## [Lista de exercícios]
**a)** Responda às perguntas abaixo com base no texto sobre a telefonia celular.
(i) Quem é o presidente da Alcatel?
(ii) Em que evento ele falou?
(iii) Em que ano haveria um telefone quase de graça na mão de um terráqueo adulto em cada dois?
**b)** Por favor, redigite o trecho do texto sobre a telefonia celular começando em "Todos com todos" e seguindo até "Intel e AT&T.".
**c)** Diga se cada afirmação concorda com o texto sobre a telefonia celular, respondendo sim ou não e citando as palavras do texto que decidem.
(i) A Alcatel é uma empresa francesa.
(ii) O painel reuniu os chefões da Nokia.
(iii) Para Tchuruk, a telefonia celular é instrumento de exclusão social.

## [Texto de estudo]
‘‘A telefonia celular não é instrumento de exclusão social. Bem ao contrário. Ela promove a inclusão, dos pobres na Era da Informação.’’
Serge Tchuruk, presidente Mundial da Alcatel.
Todos com todos
A
GENEBRA – O paradigma da sociedade da informação no século 21 será a invenção de Graham Bell no século 19: o telefone nosso de cada dia. Um telefone quase de graça na mão de um terráqueo adulto em cada dois – no ano 2010. Palavra de Serge Tchuruk, presidente da francesa Alcatel, num painel do Fórum 99 da Telecom Geneva. Painel que reuniu também os chefões da Microsoft, Nec, Ericsson, Intel e AT&T.

[Entradas retiradas de uma coleção]
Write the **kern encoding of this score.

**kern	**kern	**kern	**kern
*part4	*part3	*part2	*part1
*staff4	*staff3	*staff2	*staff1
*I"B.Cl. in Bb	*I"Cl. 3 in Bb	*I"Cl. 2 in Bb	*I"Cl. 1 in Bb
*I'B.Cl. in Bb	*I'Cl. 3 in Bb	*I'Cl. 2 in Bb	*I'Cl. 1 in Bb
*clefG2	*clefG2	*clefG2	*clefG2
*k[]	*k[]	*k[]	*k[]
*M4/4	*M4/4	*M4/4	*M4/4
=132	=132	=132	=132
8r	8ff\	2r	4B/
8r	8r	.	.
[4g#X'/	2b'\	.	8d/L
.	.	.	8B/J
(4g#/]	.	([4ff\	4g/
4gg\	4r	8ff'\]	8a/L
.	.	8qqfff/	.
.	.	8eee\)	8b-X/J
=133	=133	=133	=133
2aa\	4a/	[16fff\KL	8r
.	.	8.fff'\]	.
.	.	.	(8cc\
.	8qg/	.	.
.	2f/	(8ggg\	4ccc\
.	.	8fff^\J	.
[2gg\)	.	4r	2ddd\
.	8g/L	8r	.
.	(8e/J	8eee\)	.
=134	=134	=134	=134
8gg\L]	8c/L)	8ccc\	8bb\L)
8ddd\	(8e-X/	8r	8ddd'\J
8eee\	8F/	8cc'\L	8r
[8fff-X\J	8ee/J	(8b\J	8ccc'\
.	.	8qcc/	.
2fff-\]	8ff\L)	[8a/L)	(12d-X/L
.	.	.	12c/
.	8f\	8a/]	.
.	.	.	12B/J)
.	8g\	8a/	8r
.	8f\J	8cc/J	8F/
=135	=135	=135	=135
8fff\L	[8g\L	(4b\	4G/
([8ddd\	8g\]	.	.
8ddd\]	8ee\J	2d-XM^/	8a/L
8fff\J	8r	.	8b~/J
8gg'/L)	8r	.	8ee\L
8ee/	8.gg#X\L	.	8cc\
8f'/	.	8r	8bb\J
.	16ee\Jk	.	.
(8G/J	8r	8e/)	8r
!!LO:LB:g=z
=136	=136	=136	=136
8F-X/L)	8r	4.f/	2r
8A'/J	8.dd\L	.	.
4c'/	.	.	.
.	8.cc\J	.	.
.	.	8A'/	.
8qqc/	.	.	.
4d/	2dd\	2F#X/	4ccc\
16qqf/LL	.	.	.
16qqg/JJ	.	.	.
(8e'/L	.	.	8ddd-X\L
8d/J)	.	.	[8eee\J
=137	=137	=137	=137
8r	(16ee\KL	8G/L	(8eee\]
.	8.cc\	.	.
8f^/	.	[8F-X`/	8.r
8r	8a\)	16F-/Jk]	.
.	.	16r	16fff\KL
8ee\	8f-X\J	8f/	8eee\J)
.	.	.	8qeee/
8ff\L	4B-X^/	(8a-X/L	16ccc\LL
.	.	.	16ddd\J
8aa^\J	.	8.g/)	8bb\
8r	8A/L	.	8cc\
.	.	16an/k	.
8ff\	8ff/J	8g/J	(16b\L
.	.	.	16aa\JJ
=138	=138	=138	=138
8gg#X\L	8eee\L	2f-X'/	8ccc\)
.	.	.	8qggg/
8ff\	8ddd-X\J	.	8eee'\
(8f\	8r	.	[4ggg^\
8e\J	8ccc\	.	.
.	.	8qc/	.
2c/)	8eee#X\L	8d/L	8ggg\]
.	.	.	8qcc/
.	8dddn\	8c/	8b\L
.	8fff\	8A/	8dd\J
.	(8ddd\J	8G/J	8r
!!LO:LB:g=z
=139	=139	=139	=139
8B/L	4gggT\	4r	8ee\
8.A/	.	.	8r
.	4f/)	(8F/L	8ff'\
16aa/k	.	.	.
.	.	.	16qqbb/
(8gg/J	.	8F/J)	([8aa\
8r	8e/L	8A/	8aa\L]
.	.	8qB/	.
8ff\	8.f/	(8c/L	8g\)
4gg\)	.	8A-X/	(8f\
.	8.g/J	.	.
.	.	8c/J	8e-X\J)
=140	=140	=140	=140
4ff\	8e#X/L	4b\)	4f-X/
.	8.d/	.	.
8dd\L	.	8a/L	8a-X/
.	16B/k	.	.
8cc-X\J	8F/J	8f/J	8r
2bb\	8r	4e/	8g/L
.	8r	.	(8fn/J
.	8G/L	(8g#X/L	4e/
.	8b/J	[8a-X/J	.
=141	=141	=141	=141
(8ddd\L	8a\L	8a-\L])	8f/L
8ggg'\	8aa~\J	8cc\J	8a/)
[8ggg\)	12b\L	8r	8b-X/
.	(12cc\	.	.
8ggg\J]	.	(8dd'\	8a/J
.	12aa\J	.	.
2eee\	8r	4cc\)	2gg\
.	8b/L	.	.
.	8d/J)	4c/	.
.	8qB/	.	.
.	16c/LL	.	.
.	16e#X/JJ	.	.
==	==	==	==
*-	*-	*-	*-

## [Suas respostas]
**a)**
(i) Serge Tchuruk.
(ii) Num painel do Fórum 99 da Telecom Geneva.
(iii) Em 2010.

**b)**
Todos com todos
A
GENEBRA – O paradigma da sociedade da informação no século 21 será a invenção de Graham Bell no século 19: o telefone nosso de cada dia. Um telefone quase de graça na mão de um terráqueo adulto em cada dois – no ano 2010. Palavra de Serge Tchuruk, presidente da francesa Alcatel, num painel do Fórum 99 da Telecom Geneva. Painel que reuniu também os chefões da Microsoft, Nec, Ericsson, Intel e AT&T.

**c)**
(i) Sim: "presidente da francesa Alcatel".
(ii) Não: "Painel que reuniu também os chefões da Microsoft, Nec, Ericsson, Intel e AT&T."
(iii) Não: "A telefonia celular não é instrumento de exclusão social."